En effet, la diaspora haïtienne, toutes destinations confondues, serait aujourd’hui proche de 2,5 millions de personnes. Elle serait plus d’un million aux États-Unis, près de 140 000 au Canada, près de 60 000 en France, près de 500 000 en République Dominicaine, près de 120 000 au Chili, près de 40 000 au Brésil. Et la liste continue en diminuant vers les autres pays de la Caraïbe et du reste du monde.

Aujourd’hui, la diaspora est sans conteste le secteur économique le plus important du pays. Elle injecte environ 2,3 milliards de dollars par an dans l’économie du pays, ce qui représente près du quart de son PIB. Cette contribution est probablement le principal «filet social» du pays. Une souffrance sociale aggravée par une crise politique qui perdure et dont la communauté internationale semble se désintéresser.

«Le peuple se met en mouvement, dénonce la corruption et revendique pour vivre dignement»

Le pays se trouve dans une terrible impasse politique avec des parlementaires qui n’ont plus de mandat depuis le 13 janvier dernier et n’arrivent pas à s’entendre sur une loi-cadre pour envisager de nouvelles élections. Absence de parlementaires qui satisfait le président Jovenel Moïse qui peut enfin gouverner par décret et pousse le cynisme jusqu’à dire que ne plus avoir de parlementaires fait faire des économies au pays. Il est bon de souligner que ce président avait été largement félicité par la France et les États-Unis entre autres. La diplomatie française avait même félicité Jovenel Moïse de sa victoire «au terme d’un processus électoral démocratique» en janvier 2017. Surprenant que personne ne soulève à ce moment-là le fait que ce président est élu avec seulement 20% de participation!

Depuis près d’un an, le peuple se met en mouvement pour demander un changement de système politique, un changement de système judiciaire, dénonce la corruption et revendique pour vivre dignement. Les mobilisations ont été particulièrement fortes fin 2019 et elles ont été aussi terriblement réprimées avec des images hallucinantes qui vont jusqu’à une vidéo filmant un sénateur sortant son arme et tirant directement sur la foule qui proteste.

Ces protestations ont été justifiées avant tout par la pénurie d’essence, mais elles sont bien plus profondes et plus organisées que les journaux occidentaux voudraient le dire.

Depuis septembre 2018, la jeunesse de ce pays s’organise sur les réseaux sociaux (#petrocaribechallenge) pour dénoncer la corruption et demander le départ de Jovenel Moïse qui est lui-même mis en accusation dans le scandale de PetroCaribe.

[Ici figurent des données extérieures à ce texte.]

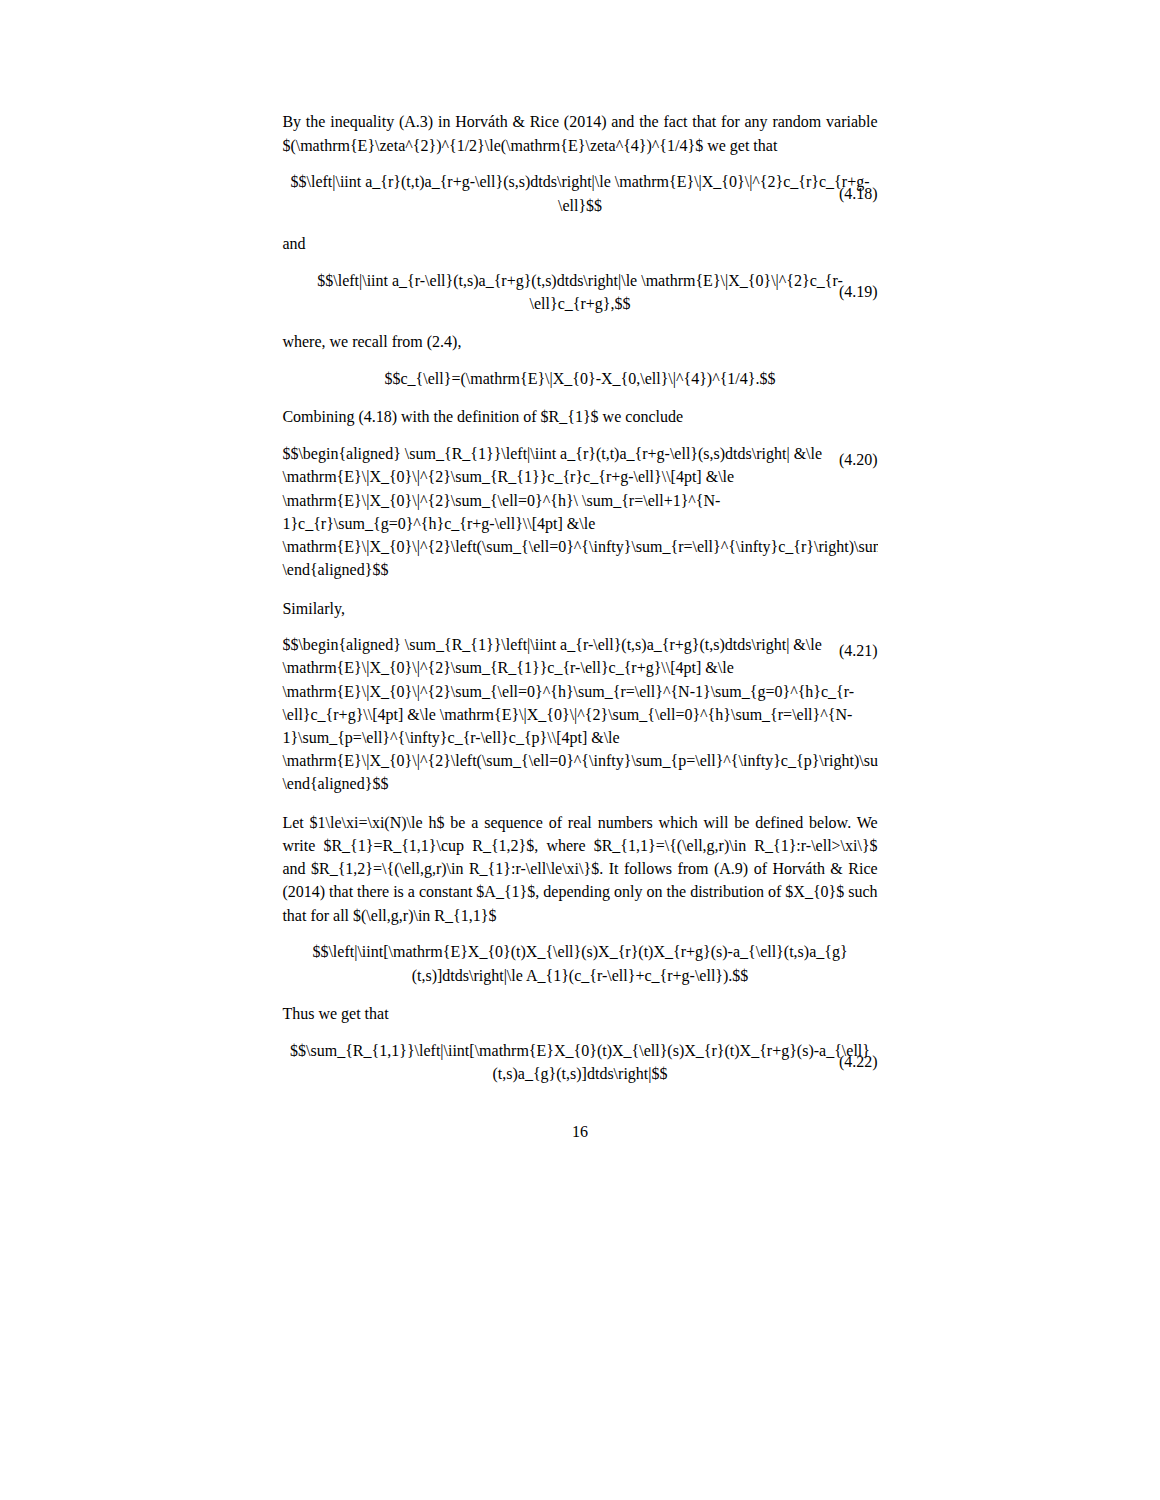By the inequality (A.3) in Horváth & Rice (2014) and the fact that for any random variable $(\mathrm{E}\zeta^{2})^{1/2}\le(\mathrm{E}\zeta^{4})^{1/4}$ we get that
$$\left|\iint a_{r}(t,t)a_{r+g-\ell}(s,s)dtds\right|\le \mathrm{E}\|X_{0}\|^{2}c_{r}c_{r+g-\ell}$$
(4.18)
and
$$\left|\iint a_{r-\ell}(t,s)a_{r+g}(t,s)dtds\right|\le \mathrm{E}\|X_{0}\|^{2}c_{r-\ell}c_{r+g},$$
(4.19)
where, we recall from (2.4),
$$c_{\ell}=(\mathrm{E}\|X_{0}-X_{0,\ell}\|^{4})^{1/4}.$$
Combining (4.18) with the definition of $R_{1}$ we conclude
$$\begin{aligned} \sum_{R_{1}}\left|\iint a_{r}(t,t)a_{r+g-\ell}(s,s)dtds\right| &\le \mathrm{E}\|X_{0}\|^{2}\sum_{R_{1}}c_{r}c_{r+g-\ell}\\[4pt] &\le \mathrm{E}\|X_{0}\|^{2}\sum_{\ell=0}^{h}\ \sum_{r=\ell+1}^{N-1}c_{r}\sum_{g=0}^{h}c_{r+g-\ell}\\[4pt] &\le \mathrm{E}\|X_{0}\|^{2}\left(\sum_{\ell=0}^{\infty}\sum_{r=\ell}^{\infty}c_{r}\right)\sum_{g=0}^{\infty}c_{g}. \end{aligned}$$
(4.20)
Similarly,
$$\begin{aligned} \sum_{R_{1}}\left|\iint a_{r-\ell}(t,s)a_{r+g}(t,s)dtds\right| &\le \mathrm{E}\|X_{0}\|^{2}\sum_{R_{1}}c_{r-\ell}c_{r+g}\\[4pt] &\le \mathrm{E}\|X_{0}\|^{2}\sum_{\ell=0}^{h}\sum_{r=\ell}^{N-1}\sum_{g=0}^{h}c_{r-\ell}c_{r+g}\\[4pt] &\le \mathrm{E}\|X_{0}\|^{2}\sum_{\ell=0}^{h}\sum_{r=\ell}^{N-1}\sum_{p=\ell}^{\infty}c_{r-\ell}c_{p}\\[4pt] &\le \mathrm{E}\|X_{0}\|^{2}\left(\sum_{\ell=0}^{\infty}\sum_{p=\ell}^{\infty}c_{p}\right)\sum_{r=0}^{\infty}c_{r}. \end{aligned}$$
(4.21)
Let $1\le\xi=\xi(N)\le h$ be a sequence of real numbers which will be defined below. We write $R_{1}=R_{1,1}\cup R_{1,2}$, where $R_{1,1}=\{(\ell,g,r)\in R_{1}:r-\ell>\xi\}$ and $R_{1,2}=\{(\ell,g,r)\in R_{1}:r-\ell\le\xi\}$. It follows from (A.9) of Horváth & Rice (2014) that there is a constant $A_{1}$, depending only on the distribution of $X_{0}$ such that for all $(\ell,g,r)\in R_{1,1}$
$$\left|\iint[\mathrm{E}X_{0}(t)X_{\ell}(s)X_{r}(t)X_{r+g}(s)-a_{\ell}(t,s)a_{g}(t,s)]dtds\right|\le A_{1}(c_{r-\ell}+c_{r+g-\ell}).$$
Thus we get that
$$\sum_{R_{1,1}}\left|\iint[\mathrm{E}X_{0}(t)X_{\ell}(s)X_{r}(t)X_{r+g}(s)-a_{\ell}(t,s)a_{g}(t,s)]dtds\right|$$
(4.22)
16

Ce scandale a une nouvelle fois démontré la gabegie d’argent qui n’a servi qu’à «la bourgeoisie» haïtienne et échappé une nouvelle fois au développement du pays et à l’amélioration de la vie quotidienne. En 2008, le président Chavez du Venezuela décide d’aider Haïti en créant un fonds «Produit Pétrolier contre développement», et un audit a démontré dix ans plus tard que 3 milliards de dollars avaient disparu et n’auraient pas servi au développement du pays.

Alors pourquoi ce silence de la communauté internationale? Est-ce que la diplomatie française refuse le développement de ce pays? La France prétend être fière de sa présence dans les Caraïbes, alors pourquoi ne dénonce-t-elle pas la corruption avérée et pourquoi continue-t-elle à en faire un pays dépendant essentiellement des finances extérieures sans veiller à l’utilisation?

Le peuple haïtien en a décidé autrement et l’affirme dans les rues de plusieurs villes. Sa demande est claire, il demande le départ du Président Moïse qui ne peut en aucun cas représenter un nouveau départ pour le pays. Dans ce pays aussi le peuple veut démontrer que ce système de gestion au profit de quelques-uns n’est plus possible. La violence de la police, des milices n’arrête pas une jeunesse qui veut redéfinir le système judiciaire, redéfinir le système social, le système économique, le système politique.